WHAT IS BEING ASKED - Can you restate the records below word for word?

DATASET -
______________________________

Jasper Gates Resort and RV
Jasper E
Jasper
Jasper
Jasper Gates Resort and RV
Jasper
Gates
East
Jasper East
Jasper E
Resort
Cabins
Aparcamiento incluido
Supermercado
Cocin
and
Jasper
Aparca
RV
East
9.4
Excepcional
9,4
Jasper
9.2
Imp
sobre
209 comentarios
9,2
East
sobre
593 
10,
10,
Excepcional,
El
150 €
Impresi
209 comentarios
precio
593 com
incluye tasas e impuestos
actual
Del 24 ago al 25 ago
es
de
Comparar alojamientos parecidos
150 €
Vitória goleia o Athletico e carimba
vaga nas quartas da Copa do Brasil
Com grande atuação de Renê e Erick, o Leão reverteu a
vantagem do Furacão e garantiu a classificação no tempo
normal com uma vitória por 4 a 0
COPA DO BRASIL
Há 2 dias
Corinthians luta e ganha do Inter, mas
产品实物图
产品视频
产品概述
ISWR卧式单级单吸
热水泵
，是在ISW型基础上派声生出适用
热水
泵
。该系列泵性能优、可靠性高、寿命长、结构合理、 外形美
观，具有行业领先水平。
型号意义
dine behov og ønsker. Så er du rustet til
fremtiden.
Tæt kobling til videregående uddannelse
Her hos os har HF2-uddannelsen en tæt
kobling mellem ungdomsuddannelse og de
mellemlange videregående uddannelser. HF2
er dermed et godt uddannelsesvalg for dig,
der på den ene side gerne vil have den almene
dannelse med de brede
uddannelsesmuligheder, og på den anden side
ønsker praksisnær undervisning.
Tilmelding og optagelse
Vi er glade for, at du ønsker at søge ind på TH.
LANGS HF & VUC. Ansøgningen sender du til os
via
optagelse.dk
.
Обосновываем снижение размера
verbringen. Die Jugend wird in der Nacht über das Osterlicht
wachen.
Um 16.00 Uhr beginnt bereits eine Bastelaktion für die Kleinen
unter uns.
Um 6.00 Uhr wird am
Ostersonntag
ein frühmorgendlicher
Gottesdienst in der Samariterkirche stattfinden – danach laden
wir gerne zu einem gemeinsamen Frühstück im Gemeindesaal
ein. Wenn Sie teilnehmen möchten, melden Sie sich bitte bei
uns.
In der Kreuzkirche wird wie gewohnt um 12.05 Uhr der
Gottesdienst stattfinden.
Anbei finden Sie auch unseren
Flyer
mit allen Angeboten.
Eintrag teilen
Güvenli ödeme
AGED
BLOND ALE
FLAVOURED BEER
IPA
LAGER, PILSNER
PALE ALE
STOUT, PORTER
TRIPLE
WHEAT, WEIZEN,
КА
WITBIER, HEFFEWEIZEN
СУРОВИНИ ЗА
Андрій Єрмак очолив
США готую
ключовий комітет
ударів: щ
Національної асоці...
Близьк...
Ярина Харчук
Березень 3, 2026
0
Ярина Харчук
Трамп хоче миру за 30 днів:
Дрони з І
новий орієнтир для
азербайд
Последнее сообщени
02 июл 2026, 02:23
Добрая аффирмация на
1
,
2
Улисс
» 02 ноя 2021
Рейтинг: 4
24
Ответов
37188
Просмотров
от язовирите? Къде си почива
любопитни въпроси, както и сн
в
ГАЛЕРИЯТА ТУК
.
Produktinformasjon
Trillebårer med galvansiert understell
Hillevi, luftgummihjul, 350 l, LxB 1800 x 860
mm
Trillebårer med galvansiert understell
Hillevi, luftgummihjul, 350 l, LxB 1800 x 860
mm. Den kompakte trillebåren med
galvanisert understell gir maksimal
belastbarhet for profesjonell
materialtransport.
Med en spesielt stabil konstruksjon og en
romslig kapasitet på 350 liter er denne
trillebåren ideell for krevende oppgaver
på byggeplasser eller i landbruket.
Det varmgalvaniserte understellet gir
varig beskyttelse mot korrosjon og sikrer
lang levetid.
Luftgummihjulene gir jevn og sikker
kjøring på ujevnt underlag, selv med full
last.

______________________________

RESULT OF THIS TASK -
Jasper Gates Resort and RV
Jasper E
Jasper
Jasper
Jasper Gates Resort and RV
Jasper
Gates
East
Jasper East
Jasper E
Resort
Cabins
Aparcamiento incluido
Supermercado
Cocin
and
Jasper
Aparca
RV
East
9.4
Excepcional
9,4
Jasper
9.2
Imp
sobre
209 comentarios
9,2
East
sobre
593 
10,
10,
Excepcional,
El
150 €
Impresi
209 comentarios
precio
593 com
incluye tasas e impuestos
actual
Del 24 ago al 25 ago
es
de
Comparar alojamientos parecidos
150 €
Vitória goleia o Athletico e carimba
vaga nas quartas da Copa do Brasil
Com grande atuação de Renê e Erick, o Leão reverteu a
vantagem do Furacão e garantiu a classificação no tempo
normal com uma vitória por 4 a 0
COPA DO BRASIL
Há 2 dias
Corinthians luta e ganha do Inter, mas
产品实物图
产品视频
产品概述
ISWR卧式单级单吸
热水泵
，是在ISW型基础上派声生出适用
热水
泵
。该系列泵性能优、可靠性高、寿命长、结构合理、 外形美
观，具有行业领先水平。
型号意义
dine behov og ønsker. Så er du rustet til
fremtiden.
Tæt kobling til videregående uddannelse
Her hos os har HF2-uddannelsen en tæt
kobling mellem ungdomsuddannelse og de
mellemlange videregående uddannelser. HF2
er dermed et godt uddannelsesvalg for dig,
der på den ene side gerne vil have den almene
dannelse med de brede
uddannelsesmuligheder, og på den anden side
ønsker praksisnær undervisning.
Tilmelding og optagelse
Vi er glade for, at du ønsker at søge ind på TH.
LANGS HF & VUC. Ansøgningen sender du til os
via
optagelse.dk
.
Обосновываем снижение размера
verbringen. Die Jugend wird in der Nacht über das Osterlicht
wachen.
Um 16.00 Uhr beginnt bereits eine Bastelaktion für die Kleinen
unter uns.
Um 6.00 Uhr wird am
Ostersonntag
ein frühmorgendlicher
Gottesdienst in der Samariterkirche stattfinden – danach laden
wir gerne zu einem gemeinsamen Frühstück im Gemeindesaal
ein. Wenn Sie teilnehmen möchten, melden Sie sich bitte bei
uns.
In der Kreuzkirche wird wie gewohnt um 12.05 Uhr der
Gottesdienst stattfinden.
Anbei finden Sie auch unseren
Flyer
mit allen Angeboten.
Eintrag teilen
Güvenli ödeme
AGED
BLOND ALE
FLAVOURED BEER
IPA
LAGER, PILSNER
PALE ALE
STOUT, PORTER
TRIPLE
WHEAT, WEIZEN,
КА
WITBIER, HEFFEWEIZEN
СУРОВИНИ ЗА
Андрій Єрмак очолив
США готую
ключовий комітет
ударів: щ
Національної асоці...
Близьк...
Ярина Харчук
Березень 3, 2026
0
Ярина Харчук
Трамп хоче миру за 30 днів:
Дрони з І
новий орієнтир для
азербайд
Последнее сообщени
02 июл 2026, 02:23
Добрая аффирмация на
1
,
2
Улисс
» 02 ноя 2021
Рейтинг: 4
24
Ответов
37188
Просмотров
от язовирите? Къде си почива
любопитни въпроси, както и сн
в
ГАЛЕРИЯТА ТУК
.
Produktinformasjon
Trillebårer med galvansiert understell
Hillevi, luftgummihjul, 350 l, LxB 1800 x 860
mm
Trillebårer med galvansiert understell
Hillevi, luftgummihjul, 350 l, LxB 1800 x 860
mm. Den kompakte trillebåren med
galvanisert understell gir maksimal
belastbarhet for profesjonell
materialtransport.
Med en spesielt stabil konstruksjon og en
romslig kapasitet på 350 liter er denne
trillebåren ideell for krevende oppgaver
på byggeplasser eller i landbruket.
Det varmgalvaniserte understellet gir
varig beskyttelse mot korrosjon og sikrer
lang levetid.
Luftgummihjulene gir jevn og sikker
kjøring på ujevnt underlag, selv med full
last.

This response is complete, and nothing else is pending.